Sure, it wasn’t 2009-10, when Kobe Bryant nailed a game-winning dagger every couple of weeks (actually, he dropped seven, so … every 11.7 games). But in fairness, that was a bit ridiculous…

That’s not to say Bryant didn’t have his moments this past season, like in the final minute of a tough regular season win at Boston’s TD Garden on Feb. 10. It was L.A.’s best victory of the season to that point, the first against one of the league’s top four teams.

With 49 seconds left on the fourth quarter clock, Bryant rose to drain a step-back jumper after freezing Ray Allen that proved the dagger in a 92-86 victory.
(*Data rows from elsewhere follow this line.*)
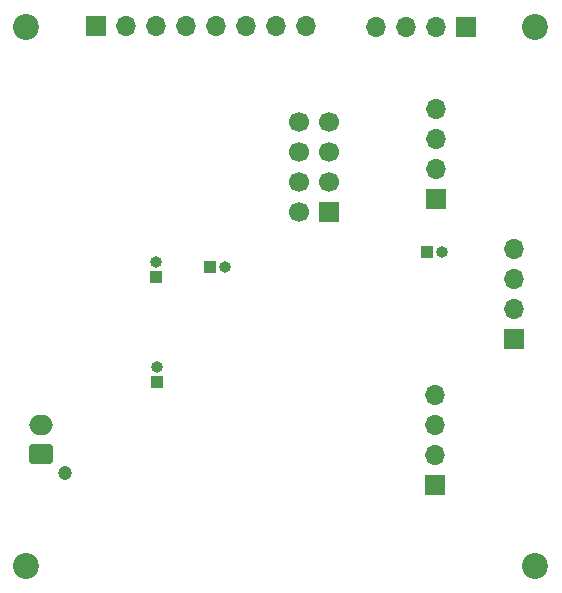
<source format=gbs>
G04 #@! TF.GenerationSoftware,KiCad,Pcbnew,8.0.8*
G04 #@! TF.CreationDate,2025-01-30T19:33:48+01:00*
G04 #@! TF.ProjectId,HAMS_node,48414d53-5f6e-46f6-9465-2e6b69636164,rev?*
G04 #@! TF.SameCoordinates,Original*
G04 #@! TF.FileFunction,Soldermask,Bot*
G04 #@! TF.FilePolarity,Negative*
%FSLAX46Y46*%
G04 Gerber Fmt 4.6, Leading zero omitted, Abs format (unit mm)*
G04 Created by KiCad (PCBNEW 8.0.8) date 2025-01-30 19:33:48*
%MOMM*%
%LPD*%
G01*
G04 APERTURE LIST*
G04 Aperture macros list*
%AMRoundRect*
0 Rectangle with rounded corners*
0 $1 Rounding radius*
0 $2 $3 $4 $5 $6 $7 $8 $9 X,Y pos of 4 corners*
0 Add a 4 corners polygon primitive as box body*
4,1,4,$2,$3,$4,$5,$6,$7,$8,$9,$2,$3,0*
0 Add four circle primitives for the rounded corners*
1,1,$1+$1,$2,$3*
1,1,$1+$1,$4,$5*
1,1,$1+$1,$6,$7*
1,1,$1+$1,$8,$9*
0 Add four rect primitives between the rounded corners*
20,1,$1+$1,$2,$3,$4,$5,0*
20,1,$1+$1,$4,$5,$6,$7,0*
20,1,$1+$1,$6,$7,$8,$9,0*
20,1,$1+$1,$8,$9,$2,$3,0*%
G04 Aperture macros list end*
%ADD10C,2.200000*%
%ADD11R,1.000000X1.000000*%
%ADD12O,1.000000X1.000000*%
%ADD13O,2.000000X1.700000*%
%ADD14RoundRect,0.250000X0.750000X-0.600000X0.750000X0.600000X-0.750000X0.600000X-0.750000X-0.600000X0*%
%ADD15C,1.200000*%
%ADD16R,1.700000X1.700000*%
%ADD17O,1.700000X1.700000*%
%ADD18C,1.700000*%
G04 APERTURE END LIST*
D10*
X211900000Y-59800000D03*
D11*
X202700000Y-78850000D03*
D12*
X203970000Y-78850000D03*
X185595000Y-80100000D03*
D11*
X184325000Y-80100000D03*
X179825000Y-89850000D03*
D12*
X179825000Y-88580000D03*
D11*
X179800000Y-80945000D03*
D12*
X179800000Y-79675000D03*
D13*
X170075000Y-93450000D03*
D14*
X170075000Y-95950000D03*
D15*
X172075000Y-97550000D03*
D16*
X203410000Y-98520000D03*
D17*
X203410000Y-95980000D03*
X203410000Y-93440000D03*
X203410000Y-90900000D03*
D10*
X211900000Y-105400000D03*
D16*
X206030000Y-59750000D03*
D17*
X203490000Y-59750000D03*
X200950000Y-59750000D03*
X198410000Y-59750000D03*
D10*
X168800000Y-105400000D03*
X168800000Y-59800000D03*
D16*
X210050000Y-86180000D03*
D17*
X210050000Y-83640000D03*
X210050000Y-81100000D03*
X210050000Y-78560000D03*
D16*
X203460000Y-74300000D03*
D17*
X203460000Y-71760000D03*
X203460000Y-69220000D03*
X203460000Y-66680000D03*
D16*
X174700000Y-59700000D03*
D17*
X177240000Y-59700000D03*
X179780000Y-59700000D03*
X182320000Y-59700000D03*
X184860000Y-59700000D03*
X187400000Y-59700000D03*
X189940000Y-59700000D03*
X192480000Y-59700000D03*
D16*
X194439500Y-75420000D03*
D18*
X191899500Y-75420000D03*
X194439500Y-72880000D03*
X191899500Y-72880000D03*
X194439500Y-70340000D03*
X191899500Y-70340000D03*
X194439500Y-67800000D03*
X191899500Y-67800000D03*
M02*

</source>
Eight of Bryant’s 20 second half points came in the final five minutes of the fourth, after he’d scored just three first half points as the Lakers pounded the ball inside to Andrew Bynum and Pau Gasol (24 first half points).
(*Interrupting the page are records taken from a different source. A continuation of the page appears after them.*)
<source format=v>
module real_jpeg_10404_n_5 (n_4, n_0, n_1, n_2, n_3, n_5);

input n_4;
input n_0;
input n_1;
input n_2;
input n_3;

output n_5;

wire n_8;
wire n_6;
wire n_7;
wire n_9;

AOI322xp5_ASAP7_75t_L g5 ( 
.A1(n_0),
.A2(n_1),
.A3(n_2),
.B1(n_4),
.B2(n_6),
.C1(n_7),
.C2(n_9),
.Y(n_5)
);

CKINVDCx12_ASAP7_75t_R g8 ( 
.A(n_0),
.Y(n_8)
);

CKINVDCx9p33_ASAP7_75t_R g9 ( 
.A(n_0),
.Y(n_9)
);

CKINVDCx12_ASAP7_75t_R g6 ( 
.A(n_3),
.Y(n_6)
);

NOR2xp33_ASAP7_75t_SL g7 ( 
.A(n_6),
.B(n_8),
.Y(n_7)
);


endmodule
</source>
It was the 15th time in which Bryant scored at least 20 points in a half that season, surpassing Dwyane Wade by one, in a campaign he’d conclude with a scoring average of 25.3 ppg.

Los Angeles went on to beat the Knicks on the following evening, before dropping the final three games of the trip (@ORL, @CHA, @CLE), setting up the team’s 17-1 burst out of the All-Star break.


#10: Kobe Passes Hakeem
January 28th, 2011 | Kings 100, Lakers 95

Sometimes it’s difficult to put history into proper perspective when it’s happening right in front of your eyes.
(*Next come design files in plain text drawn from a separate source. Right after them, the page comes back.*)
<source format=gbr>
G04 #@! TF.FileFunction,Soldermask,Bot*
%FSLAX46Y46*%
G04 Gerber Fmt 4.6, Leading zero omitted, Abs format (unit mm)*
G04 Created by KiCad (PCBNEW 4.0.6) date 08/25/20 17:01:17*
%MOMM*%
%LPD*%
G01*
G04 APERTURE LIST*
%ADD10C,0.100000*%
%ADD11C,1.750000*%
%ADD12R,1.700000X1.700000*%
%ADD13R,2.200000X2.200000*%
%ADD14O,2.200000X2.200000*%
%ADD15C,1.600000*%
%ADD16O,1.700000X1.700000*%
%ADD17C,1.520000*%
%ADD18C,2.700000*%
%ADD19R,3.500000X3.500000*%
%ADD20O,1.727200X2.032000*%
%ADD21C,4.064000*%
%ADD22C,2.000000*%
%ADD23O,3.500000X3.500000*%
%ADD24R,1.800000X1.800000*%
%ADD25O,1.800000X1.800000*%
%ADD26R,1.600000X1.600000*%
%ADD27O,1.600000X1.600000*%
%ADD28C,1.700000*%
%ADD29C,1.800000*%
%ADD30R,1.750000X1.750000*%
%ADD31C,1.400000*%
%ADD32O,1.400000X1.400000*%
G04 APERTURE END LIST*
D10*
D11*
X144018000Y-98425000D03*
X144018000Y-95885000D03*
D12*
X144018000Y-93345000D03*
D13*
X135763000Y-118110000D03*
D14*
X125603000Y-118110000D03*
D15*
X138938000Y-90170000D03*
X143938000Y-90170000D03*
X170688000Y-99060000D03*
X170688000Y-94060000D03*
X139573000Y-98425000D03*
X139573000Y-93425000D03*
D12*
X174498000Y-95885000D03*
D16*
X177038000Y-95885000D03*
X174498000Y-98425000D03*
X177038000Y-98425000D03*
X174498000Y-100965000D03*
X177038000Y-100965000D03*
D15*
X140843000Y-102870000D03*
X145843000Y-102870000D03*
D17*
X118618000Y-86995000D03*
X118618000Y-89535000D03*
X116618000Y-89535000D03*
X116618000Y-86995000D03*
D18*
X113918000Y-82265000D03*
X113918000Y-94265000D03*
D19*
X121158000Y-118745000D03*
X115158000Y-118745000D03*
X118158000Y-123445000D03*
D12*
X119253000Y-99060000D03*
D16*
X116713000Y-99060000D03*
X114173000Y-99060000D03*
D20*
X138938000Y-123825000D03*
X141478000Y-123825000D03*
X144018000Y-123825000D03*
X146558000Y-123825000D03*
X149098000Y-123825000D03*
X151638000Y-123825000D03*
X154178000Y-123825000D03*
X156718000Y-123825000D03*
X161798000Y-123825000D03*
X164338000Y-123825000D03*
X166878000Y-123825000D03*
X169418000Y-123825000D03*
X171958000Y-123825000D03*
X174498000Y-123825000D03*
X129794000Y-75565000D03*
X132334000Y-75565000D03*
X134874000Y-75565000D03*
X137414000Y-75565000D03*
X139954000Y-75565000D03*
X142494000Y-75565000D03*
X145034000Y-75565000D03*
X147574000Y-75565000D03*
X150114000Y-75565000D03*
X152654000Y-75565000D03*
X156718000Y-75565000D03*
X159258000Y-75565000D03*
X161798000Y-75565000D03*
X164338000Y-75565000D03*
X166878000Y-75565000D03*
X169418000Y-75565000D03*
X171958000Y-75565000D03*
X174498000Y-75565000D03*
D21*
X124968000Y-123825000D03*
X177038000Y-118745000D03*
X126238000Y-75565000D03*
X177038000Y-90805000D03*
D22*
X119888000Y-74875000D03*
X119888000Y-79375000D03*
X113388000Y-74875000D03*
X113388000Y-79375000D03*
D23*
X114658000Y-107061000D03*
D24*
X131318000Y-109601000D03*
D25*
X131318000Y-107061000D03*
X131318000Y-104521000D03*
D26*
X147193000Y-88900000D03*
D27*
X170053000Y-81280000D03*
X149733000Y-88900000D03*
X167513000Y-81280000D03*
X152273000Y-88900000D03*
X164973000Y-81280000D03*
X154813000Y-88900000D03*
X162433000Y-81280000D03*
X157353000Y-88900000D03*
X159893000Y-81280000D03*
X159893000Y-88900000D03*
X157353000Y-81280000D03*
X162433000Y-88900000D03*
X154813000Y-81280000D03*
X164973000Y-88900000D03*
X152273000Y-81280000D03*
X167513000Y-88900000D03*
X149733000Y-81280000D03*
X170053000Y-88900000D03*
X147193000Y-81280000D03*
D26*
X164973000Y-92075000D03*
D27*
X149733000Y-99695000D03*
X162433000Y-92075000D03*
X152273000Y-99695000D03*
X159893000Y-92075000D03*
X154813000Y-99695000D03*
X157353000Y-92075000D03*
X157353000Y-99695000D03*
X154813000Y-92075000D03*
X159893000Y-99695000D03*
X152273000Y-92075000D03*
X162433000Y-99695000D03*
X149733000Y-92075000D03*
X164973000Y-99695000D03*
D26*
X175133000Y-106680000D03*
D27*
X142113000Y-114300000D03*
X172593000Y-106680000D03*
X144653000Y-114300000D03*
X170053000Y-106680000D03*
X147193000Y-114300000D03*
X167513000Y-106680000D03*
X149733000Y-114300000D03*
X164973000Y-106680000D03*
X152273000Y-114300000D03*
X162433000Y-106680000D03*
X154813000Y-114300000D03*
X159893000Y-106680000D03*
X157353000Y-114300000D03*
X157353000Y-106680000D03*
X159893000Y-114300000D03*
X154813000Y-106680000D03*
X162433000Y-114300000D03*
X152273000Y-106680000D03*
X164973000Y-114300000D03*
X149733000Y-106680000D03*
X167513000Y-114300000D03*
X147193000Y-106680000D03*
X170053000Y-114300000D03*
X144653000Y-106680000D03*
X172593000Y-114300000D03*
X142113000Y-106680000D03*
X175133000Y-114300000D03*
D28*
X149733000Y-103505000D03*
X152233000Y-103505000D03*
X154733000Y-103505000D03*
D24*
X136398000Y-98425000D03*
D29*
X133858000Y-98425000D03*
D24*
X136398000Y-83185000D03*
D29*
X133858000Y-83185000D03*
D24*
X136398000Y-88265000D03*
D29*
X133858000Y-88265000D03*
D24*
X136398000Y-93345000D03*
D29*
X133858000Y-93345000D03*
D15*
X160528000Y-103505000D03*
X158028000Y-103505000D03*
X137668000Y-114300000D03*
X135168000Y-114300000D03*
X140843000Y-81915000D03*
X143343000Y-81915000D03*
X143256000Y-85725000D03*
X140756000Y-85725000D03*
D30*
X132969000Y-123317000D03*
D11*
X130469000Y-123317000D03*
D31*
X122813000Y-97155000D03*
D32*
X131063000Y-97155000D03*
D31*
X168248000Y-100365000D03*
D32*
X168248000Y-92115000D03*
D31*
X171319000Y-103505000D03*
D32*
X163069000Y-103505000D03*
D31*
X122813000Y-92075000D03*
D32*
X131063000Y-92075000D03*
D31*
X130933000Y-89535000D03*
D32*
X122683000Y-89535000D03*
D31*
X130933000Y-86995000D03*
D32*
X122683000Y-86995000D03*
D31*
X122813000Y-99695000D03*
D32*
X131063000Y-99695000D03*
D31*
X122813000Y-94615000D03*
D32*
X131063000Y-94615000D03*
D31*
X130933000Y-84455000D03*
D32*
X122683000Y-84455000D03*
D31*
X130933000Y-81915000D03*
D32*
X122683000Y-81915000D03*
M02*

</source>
But throughout Kobe Bryant’s 2010-11 season, NBA history seemed to happen once every few weeks, as he passed six Hall of Famers to move from 12th to 6th on the league’s all-time scoring list.

The list of those now a slot lower on the chart is not exactly short on talent: John Havlicek, Dominique Wilkins, Oscar Robertson, Hakeem Olajuwon, Elvin Hayes and finally Moses Malone. With the end of the regular season, only five players in the history of the game who have scored more points than Bryant.

Bryant passed some legends on jumpers, some on free throws. But his best play came on Jan. 28 against Sacramento, when he swiped a perimeter pass on defense, streaked up the floor and finished a one-handed dunk to reach 26,947 points, one more than Olajuwon.

“Kobe’s accomplishments speak for themselves,” said The Dream on a Lakers.com interview just before Kobe surpassed him. “His work ethic, his determination to be the best ... when you talk about Kobe, you talk about his work ethic and how great it is for someone to maximizing his potential. Kobe has reached his whole potential, and maintained it, pushed it as far as it can go … he’s just a great, great scorer.”